Preprocessing methylation data

Minji Kang edited this page Nov 26, 2020 · 1 revision

There are three types of methylation data.

  1. RRBS: Reduced-Representation Bisulfite Sequencing
  2. WGBS: Whole Genome Bisulfite Sequencing
  3. mCRF: methylCRF

Download

cell_lines=("E003" "E004" "E005" "E006" "E007" "E011" "E016" "E038" "E047" "E066" "E087" "E114" "E116" "E117" "E118" "E119" "E120" "E123")
methylation_types=("WGBS" "WGBS" "WGBS" "WGBS" "WGBS" "WGBS" "WGBS" "mCRF" "mCRF" "WGBS" "RRBS" "RRBS" "RRBS" "RRBS" "RRBS" "RRBS" "RRBS" "RRBS")
for i in {0..17}
do
   wget -b "https://egg2.wustl.edu/roadmap/data/byDataType/dnamethylation/${methylation_types[i]}/FractionalMethylation_bigwig/${cell_lines[i]}_${methylation_types[i]}_FractionalMethylation.bigwig"
done

Preprocess

The raw methylation data is in BigWig format. We can easily convert BigWig to BedGraph, which is a simpler format of Bed (only containing 4 columns), by code below.

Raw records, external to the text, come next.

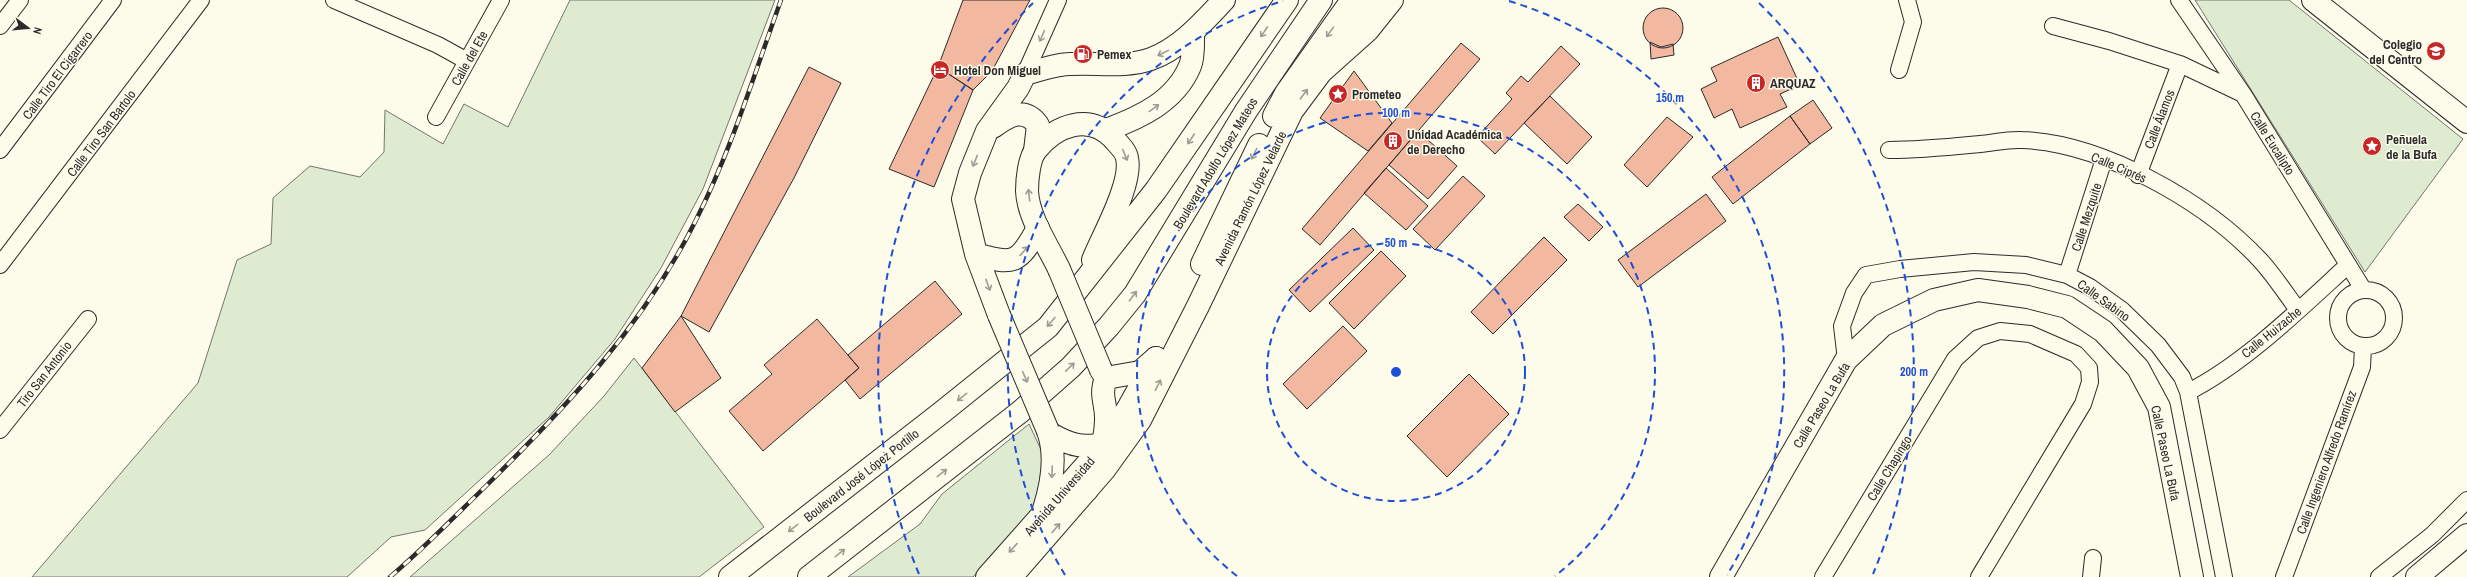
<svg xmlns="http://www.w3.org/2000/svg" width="2467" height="577" font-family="'Archivo Narrow',sans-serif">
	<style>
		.green { fill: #deebd1; stroke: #74746e }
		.building { fill: #f2b8a0; stroke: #2b2b2b }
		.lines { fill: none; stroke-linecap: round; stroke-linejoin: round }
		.street-casing { stroke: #2b2b2b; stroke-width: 18 }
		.secondary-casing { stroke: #2b2b2b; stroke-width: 24 }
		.primary-casing { stroke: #2b2b2b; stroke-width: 24 }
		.street { stroke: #fdfbea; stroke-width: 16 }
		.secondary { stroke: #fdfbea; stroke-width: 22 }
		.primary { stroke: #fdfbea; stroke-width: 22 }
		.rail-casing { stroke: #2b2b2b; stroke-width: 4.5 }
		.rail { stroke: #fdfbea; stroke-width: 3; stroke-dasharray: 9; stroke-linecap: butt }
		.secondary-bridge-casing { stroke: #2b2b2b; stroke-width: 24; stroke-linecap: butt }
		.primary-bridge-casing { stroke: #2b2b2b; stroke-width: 24; stroke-linecap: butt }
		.secondary-bridge { stroke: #fdfbea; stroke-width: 22 }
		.primary-bridge { stroke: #fdfbea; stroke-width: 22 }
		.oneway { stroke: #9e9d94 }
		.ring { fill: none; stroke: #1d4ed8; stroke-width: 2; stroke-dasharray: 7 5 }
		.labels { text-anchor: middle; stroke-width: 3; stroke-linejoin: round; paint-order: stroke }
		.poi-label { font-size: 13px; font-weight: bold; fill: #2b2b2b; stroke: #fdfbea; text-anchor: start }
		.street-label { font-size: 13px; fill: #2b2b2b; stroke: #fdfbea }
		.centre { fill: #1d4ed8; stroke: #fdfbea; stroke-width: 2 }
		.ring-label { font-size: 12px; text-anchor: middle; font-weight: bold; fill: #1d4ed8; stroke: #fdfbea; stroke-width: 3; stroke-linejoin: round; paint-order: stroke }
	</style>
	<rect width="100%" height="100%" fill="#fdfbea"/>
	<!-- green -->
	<path class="green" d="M570,0H775L703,189L661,268L615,339L549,417L425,530L391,537L347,577H32L198,383L237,260L271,244L273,198L310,166L360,177L384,152L385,110L443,144L464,104L508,127Z
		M2195,0H2289L2463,139L2365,272Z
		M634,358L764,527L699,577H410L549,455L604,396Z
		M1029,424L1043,454L1044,486L1035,508L973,577H848L920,524L942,494Z"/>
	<!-- building -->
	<path class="building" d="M963,0H1030L992,71L973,90L938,67Z
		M1643 28a20 20 0 1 1 40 0a20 20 0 1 1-40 0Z
		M1778,37L1800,85L1780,94L1787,107L1740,128L1732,109L1714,118L1701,89L1717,81L1711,68Z
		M1650,42L1661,47L1673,44L1674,55L1651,59Z
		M1461,43L1480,59L1320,245L1302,229Z
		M1561,46L1580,64L1495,154L1477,137L1512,99L1506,93L1521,76L1528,82Z
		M809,67L841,83L794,178L709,332L681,316Z
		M938,67L973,90L934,187L889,169Z
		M1354,71L1392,123L1368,151L1320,118Z
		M1550,96L1592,137L1567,164L1524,123Z
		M1813,100L1832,128L1810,144L1790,116Z
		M1790,116L1810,144L1733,204L1712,177Z
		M1667,117L1693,137L1647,187L1624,165Z
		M1418,131L1457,166L1428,199L1389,165Z
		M1386,168L1428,206L1406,230L1364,193Z
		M1463,176L1485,196L1435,250L1413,229Z
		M1706,194L1726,221L1638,287L1618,260Z
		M1578,204L1603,227L1589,241L1564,217Z
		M1353,228L1374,250L1310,312L1289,290Z
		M1544,237L1567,260L1493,334L1471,312Z
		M1381,251L1406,276L1354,329L1329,303Z
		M935,281L962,314L860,399L845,380L859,368L848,355Z
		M681,316L721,378L675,412L642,368Z
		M817,319L859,368L763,451L729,411L772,374L764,365Z
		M1343,326L1367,351L1307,409L1283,384Z
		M1469,374L1509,414L1447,477L1407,436Z"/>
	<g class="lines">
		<defs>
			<path id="street" d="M334,0L438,45L467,61
				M2179,0L2243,94L2363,289
				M0,26L20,0
				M2053,26L2109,41L2180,64L2243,94
				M1899,70L1913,22L1907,0
				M1025,74L1058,0
				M436,117L501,0
				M0,150L113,0
				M1889,150C1920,150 1949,147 1980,144C1993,143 2008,139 2022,140C2103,143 2206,202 2260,260C2274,275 2286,294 2298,310
				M2138,175L2180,64
				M0,265L201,0
				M2067,275L2104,159
				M2338 318a28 28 0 1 1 56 0a28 28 0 1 1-56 0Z
				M1846,360L1842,326L1854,293L1866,275L1900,269L1974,262L2026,265L2067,275L2090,287L2122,310L2158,345L2182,377L2188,392L2224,577
				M2188,392C2244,364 2302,307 2348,265
				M0,430L88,319
				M1823,577L1955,359L1978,338L2000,331L2030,334L2076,354L2089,368L2090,382L2083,404L1979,577
				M2091,577L2093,558
				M2284,577L2362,367L2363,347
				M2379,577L2432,535L2467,500"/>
			<path id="secondary" d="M2313,0L2467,122
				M1274,116L1286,93L1352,0
				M993,127C1008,116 1024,106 1038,125L1035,151
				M1106,130C1139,118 1175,102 1190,66C1194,57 1193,42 1193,32
				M976,254C1014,266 1019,263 1038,228
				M1202,264L1259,145
				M999,315L976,254L963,199L970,173L987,131L1018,88L1025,74C1036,71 1048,67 1060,65C1090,61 1123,69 1151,59C1181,48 1203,22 1224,0
				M1049,433C1075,448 1082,447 1110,444
				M1044,509C1052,484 1057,456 1048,431
				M987,577L1104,445L1127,410L1156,358
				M1011,577L1104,470L1140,420L1198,306L1292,111L1321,72L1368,30L1392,0
				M1721,577L1846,360L1883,325L1934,300L1978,290L2028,297L2067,307L2103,331L2138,368L2159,407L2192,577
				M2417,577L2467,535"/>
			<path id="primary" d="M1321,72L1371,0
				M1059,269C1048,246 1028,217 1027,191C1027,180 1029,158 1036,150C1056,125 1089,113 1113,138C1118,144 1126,151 1127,158C1133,183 1103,235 1093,260
				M1106,378L1140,372L1156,358
				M1087,490C1096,467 1105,446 1106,421C1107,403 1099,397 1106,378L1101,370
				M730,577L941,413L1048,327L1156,190L1287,0
				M809,577L1020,412L1071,367L1109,326L1135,294L1246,111L1321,0"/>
		</defs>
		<!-- street casing -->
		<use href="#street" class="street-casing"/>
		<!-- secondary casing -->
		<use href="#secondary" class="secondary-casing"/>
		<!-- primary casing -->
		<use href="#primary" class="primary-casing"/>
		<!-- street -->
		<use href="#street" class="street"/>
		<!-- secondary -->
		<use href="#secondary" class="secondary"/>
		<!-- primary -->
		<use href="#primary" class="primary"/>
		<defs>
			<path id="rail" d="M390,577C424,548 454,517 486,486C567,406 643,326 695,222C731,151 754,75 781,0"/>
		</defs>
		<!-- rail casing -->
		<use href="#rail" class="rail-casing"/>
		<!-- rail -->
		<use href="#rail" class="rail"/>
		<defs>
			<path id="secondary-bridge" d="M999,315L1048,431"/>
			<path id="primary-bridge" d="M1059,269L1101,370"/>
		</defs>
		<!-- secondary-bridge casing -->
		<use href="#secondary-bridge" class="secondary-bridge-casing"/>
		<!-- primary-bridge casing -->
		<use href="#primary-bridge" class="primary-bridge-casing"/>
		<!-- secondary-bridge -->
		<use href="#secondary-bridge" class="secondary-bridge"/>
		<!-- primary-bridge -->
		<use href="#primary-bridge" class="primary-bridge"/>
	</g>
	<!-- one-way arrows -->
	<defs><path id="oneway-shaft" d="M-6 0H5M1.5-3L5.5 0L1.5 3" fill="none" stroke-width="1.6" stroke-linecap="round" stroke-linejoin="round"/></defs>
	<g class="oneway">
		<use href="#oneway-shaft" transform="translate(1264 32) rotate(124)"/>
		<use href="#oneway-shaft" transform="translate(1330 32) rotate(126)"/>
		<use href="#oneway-shaft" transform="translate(1042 36) rotate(114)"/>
		<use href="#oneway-shaft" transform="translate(1163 53) rotate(154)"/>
		<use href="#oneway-shaft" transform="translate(1304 94) rotate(-53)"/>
		<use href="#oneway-shaft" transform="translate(1154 108) rotate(-36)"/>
		<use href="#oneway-shaft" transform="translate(1191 139) rotate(124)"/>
		<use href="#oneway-shaft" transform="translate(1254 154) rotate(117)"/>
		<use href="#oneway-shaft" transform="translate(1125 155) rotate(68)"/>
		<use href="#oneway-shaft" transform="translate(975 161) rotate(112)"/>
		<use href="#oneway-shaft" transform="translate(1029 195) rotate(-97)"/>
		<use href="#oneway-shaft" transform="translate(1024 251) rotate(-48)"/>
		<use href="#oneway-shaft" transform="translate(988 285) rotate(70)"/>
		<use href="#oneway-shaft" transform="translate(1133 296) rotate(-53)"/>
		<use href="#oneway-shaft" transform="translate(1051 322) rotate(131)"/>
		<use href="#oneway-shaft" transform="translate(1070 367) rotate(-44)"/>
		<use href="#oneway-shaft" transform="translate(1025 377) rotate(67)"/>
		<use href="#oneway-shaft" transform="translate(1158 385) rotate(-63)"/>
		<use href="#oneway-shaft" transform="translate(962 397) rotate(142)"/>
		<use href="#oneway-shaft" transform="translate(1052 472) rotate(93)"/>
		<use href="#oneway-shaft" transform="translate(942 473) rotate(-38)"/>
		<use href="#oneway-shaft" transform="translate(793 528) rotate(142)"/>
		<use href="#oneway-shaft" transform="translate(1056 528) rotate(-49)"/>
		<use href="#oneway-shaft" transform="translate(1013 548) rotate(133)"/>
		<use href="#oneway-shaft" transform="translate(840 553) rotate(-38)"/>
	</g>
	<!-- distance rings -->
	<g class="ring">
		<circle cx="1396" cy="372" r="129"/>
		<path d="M1237 576A259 259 0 1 1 1555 576"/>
		<path d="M1065 575A388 388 0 0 1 1283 1M1509 1A388 388 0 0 1 1727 575"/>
		<path d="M919 574A518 518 0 0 1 1033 3M1759 3A518 518 0 0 1 1873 574"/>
	</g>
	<!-- icons -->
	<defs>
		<symbol id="school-disc" viewBox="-11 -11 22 22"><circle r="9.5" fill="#c62828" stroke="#fdfbea"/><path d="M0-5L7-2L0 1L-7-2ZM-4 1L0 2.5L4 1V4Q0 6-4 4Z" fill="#fff"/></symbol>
		<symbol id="fuel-disc" viewBox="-11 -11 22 22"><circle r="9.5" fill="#c62828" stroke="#fdfbea"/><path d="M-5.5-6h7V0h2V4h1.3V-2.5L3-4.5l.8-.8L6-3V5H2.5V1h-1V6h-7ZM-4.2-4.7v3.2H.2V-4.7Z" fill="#fff"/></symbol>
		<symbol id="hotel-disc" viewBox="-11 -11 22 22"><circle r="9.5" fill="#c62828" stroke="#fdfbea"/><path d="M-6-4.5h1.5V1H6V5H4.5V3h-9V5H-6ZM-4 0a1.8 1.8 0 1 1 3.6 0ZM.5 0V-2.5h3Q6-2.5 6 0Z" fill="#fff"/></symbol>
		<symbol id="building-disc" viewBox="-11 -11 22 22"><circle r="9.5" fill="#c62828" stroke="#fdfbea"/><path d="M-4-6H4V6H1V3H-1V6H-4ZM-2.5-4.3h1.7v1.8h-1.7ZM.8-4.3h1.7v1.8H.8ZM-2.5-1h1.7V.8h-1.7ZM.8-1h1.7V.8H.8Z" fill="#fff"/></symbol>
		<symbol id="sight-disc" viewBox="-11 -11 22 22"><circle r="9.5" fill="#c62828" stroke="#fdfbea"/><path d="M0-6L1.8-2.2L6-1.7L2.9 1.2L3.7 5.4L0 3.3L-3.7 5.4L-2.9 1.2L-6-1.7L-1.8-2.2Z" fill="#fff"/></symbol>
	</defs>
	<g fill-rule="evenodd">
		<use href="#school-disc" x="2425" y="40" width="22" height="22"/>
		<use href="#fuel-disc" x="1072" y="43" width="22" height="22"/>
		<use href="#hotel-disc" x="929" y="59" width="22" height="22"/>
		<use href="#building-disc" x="1745" y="72" width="22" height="22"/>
		<use href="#sight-disc" x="1327" y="83" width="22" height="22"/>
		<use href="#building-disc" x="1382" y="130" width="22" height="22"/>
		<use href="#sight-disc" x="2361" y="135" width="22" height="22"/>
	</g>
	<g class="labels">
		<!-- poi labels -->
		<g class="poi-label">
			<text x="2422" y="49" text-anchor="end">Colegio<tspan x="2422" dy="15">del Centro</tspan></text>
			<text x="1097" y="59">Pemex</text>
			<text x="954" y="75">Hotel Don Miguel</text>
			<text x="1770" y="88">ARQUAZ</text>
			<text x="1352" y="99">Prometeo</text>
			<text x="1407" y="139">Unidad Académica<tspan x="1407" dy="15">de Derecho</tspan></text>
			<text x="2386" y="144">Peñuela<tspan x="2386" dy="15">de la Bufa</tspan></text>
		</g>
		<!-- street labels -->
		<g class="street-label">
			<text transform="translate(469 58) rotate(-61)" y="5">Calle del Ete</text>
			<text transform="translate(57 75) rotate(-53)" y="5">Calle Tiro El Cigarrero</text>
			<text transform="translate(2159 119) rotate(-69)" y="5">Calle Álamos</text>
			<text transform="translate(101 133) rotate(-53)" y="5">Calle Tiro San Bartolo</text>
			<text transform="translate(2273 143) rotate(58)" y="5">Calle Eucalipto</text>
			<text transform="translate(1215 163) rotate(-59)" y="5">Boulevard Adolfo López Mateos</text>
			<text transform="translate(2119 167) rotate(23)" y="5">Calle Ciprés</text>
			<text transform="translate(1250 198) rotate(-64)" y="5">Avenida Ramón López Velarde</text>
			<text transform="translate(2086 217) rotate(-72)" y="5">Calle Mezquite</text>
			<text transform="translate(2104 300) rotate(36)" y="5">Calle Sabino</text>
			<text transform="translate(2271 332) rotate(-39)" y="5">Calle Huizache</text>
			<text transform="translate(44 374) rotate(-52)" y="5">Tiro San Antonio</text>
			<text transform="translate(1821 405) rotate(-59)" y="5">Calle Paseo La Bufa</text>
			<text transform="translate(2166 453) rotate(78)" y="5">Calle Paseo La Bufa</text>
			<text transform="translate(2326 462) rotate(-70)" y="5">Calle Ingeniero Alfredo Ramírez</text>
			<text transform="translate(1889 468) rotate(-59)" y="5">Calle Chapingo</text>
			<text transform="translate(861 475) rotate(-38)" y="5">Boulevard José López Portillo</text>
			<text transform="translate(1059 496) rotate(-49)" y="5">Avenida Universidad</text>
		</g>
	</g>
	<circle cx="1396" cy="372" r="6" class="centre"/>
	<g class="ring-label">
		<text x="1670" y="102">150 m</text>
		<text x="1396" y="117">100 m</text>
		<text x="1396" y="247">50 m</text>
		<text x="1914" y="376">200 m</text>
	</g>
	<!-- north arrow -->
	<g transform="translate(28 28) rotate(106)" stroke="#fdfbea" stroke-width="3" paint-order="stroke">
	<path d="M0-3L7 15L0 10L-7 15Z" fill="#2b2b2b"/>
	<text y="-6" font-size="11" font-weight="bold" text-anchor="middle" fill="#2b2b2b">N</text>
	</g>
</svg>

wget http://hgdownload.cse.ucsc.edu/admin/exe/linux.x86_64/bigWigToBedGraph
./bigWigToBedGraph E123_RRBS_FractionalMethylation.bigwig E123_RRBS_FractionalMethylation.bedGraph

Before using bedtools, we need to sort the BedGraph file.

sort -k1,1 -k2,2n E123_RRBS_FractionalMethylation.bedGraph > E123_RRBS_FractionalMethylation.bedGraph.sorted

Then, we are ready to map or intersect!

map

map

bedtools map -a tss_valid_chr_100bp.bed.sorted -b E123_RRBS_FractionalMethylation.bedGraph.sorted -c 4 -o mean

The option -c needs the column number of values and -o needs what method to be used. We will use 4 and mean, respectively.

intersect

intersect

bedtools intersect -wa -wb -a E123_RRBS_FractionalMethylation.bedGraph.sorted -b simple_tss.sorted > E123_RRBS_FractionalMethylation.bedGraph.sorted.intersected

The command intersect is used for writing all CG positions regardless of bins. The option -wa and -wb are needed to write original entries of A and B files.